In Search of Stability

Waters“Unstable as water, you shall not excel.”
-Genesis 49:4

When Jacob was dying, he called his sons together for blessings and predictions. He began with his firstborn Reuben, who should have received double inheritance and assumed spiritual headship of the family once his father passed. Recognizing his great potential, Jacob declared “You are my might, the beginning of my strength, the excellency of dignity and the excellency of power.”

Sounds great so far, and Reuben no doubt was getting excited, waiting for The Big Blessing from Dad, when the bomb dropped:

“Unstable as water, you shall not excel.”

Great Start, Poor Finish

What Reuben heard from his father could be said of way too many men: You have great potential and opportunity, but your instability will keep you from becoming the man you could be.

I hate to think of how many guys I’ve known who showed tremendous promise, but refused to reign in the parts of their character that were out of control. Like uncontained water, they kept crossing the line until their instability overrode their potential, and the end was devastating.

In Rueben’s case, an impulsive, contemptuous act on his part created the problem. In Genesis 35, we read that after Rachel’s death, Reuben had relations with his father Jacob’s concubine Bilhah. This was a scandalous act, making itself known to all Israel, and beyond the incestuous nature of it, it showed open contempt for Jacob and brazen, in-your-face aggression.

It couldn’t be erased; it wouldn’t be forgotten. So Jacob referenced it as proof of his first-born’s instability (Genesis 49:4) and his prediction proved true. No judge, prophet or significant leader came from Reuben’s tribe.

Notice how Jacob used water as a symbol of this, since water cannot contain itself but has to be contained. There’s a warning in that to all of us: Know your areas of instability, and manage them before they manage you.

The Pain Before the Pleasure

In answer to the question as to why Reuben would do such a thing, an event happening earlier in the family history could give us a clue.
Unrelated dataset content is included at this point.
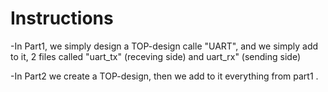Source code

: # Instructions

-In Part1, we simply design a TOP-design calle "UART", and we simply add to it, 2 files called 
"uart_tx" (receving side) and uart_rx" (sending side)

-In Part2 we create a TOP-design, then we add to it everything from part1 .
There’d been a longstanding tension between Jacob and his brother Esau, symbolized at birth (Genesis 25:26) and culminating in Jacob manipulating his brother out of his birthright. (Genesis 25: 29-33; 27: 1-45) A showdown was inevitable, and when it came years later, Jacob went to meet Esau out in the open, but sent different divisions of his family to go before him, like soldiers
going to battle.

In such a formation, whoever goes last is protected by the ranks going before him, indicating a place of high importance. Normally that would be reserved for the firstborn – Reuben – but in fact, Jacob sent Leah and her sons (including Reuben) out before Rachel and Joseph, placing Joseph, rather than Reuben, in the highest position of protection and honor. And I don’t see any way Reuben could have missed the significance of that.

There’s nothing like an emotional wound to influence stupid behavior, and I’m convinced Reuben’s act of defiant lust had its roots in the emotional injury he sustained when he saw his Dad’s favor bestowed on the wrong kid. There’s a moral to the story: While there’s no shame in feeing pain, you’d best be sure it’s not directing your actions. Resentment hurts, medication is sought for the hurt, and if it’s the wrong medicine, then the medicine becomes the disease, and an entire life gets wasted.

You Can Do Better

But not yours, OK? The headlines are already too full of stories about influential pastors, politicians, artists and leaders who let their passions led them by the nose and, unstable as water, derailed their lives and aborted their own ability to excel.

So today, I’ll take note. The unhealthy tendencies I have (sometimes acquired by bad habits; others times adopted as coping mechanisms) need to be known by me, and also by trusted friends who’ll remind me of my blind spots. I won’t obsess over them, but I won’t ignore them either because, remembering Jacob’s chilling prediction of the son who should have become so much more, I’ll stay in search
of stability.

Because I don’t want to just survive. I want to excel.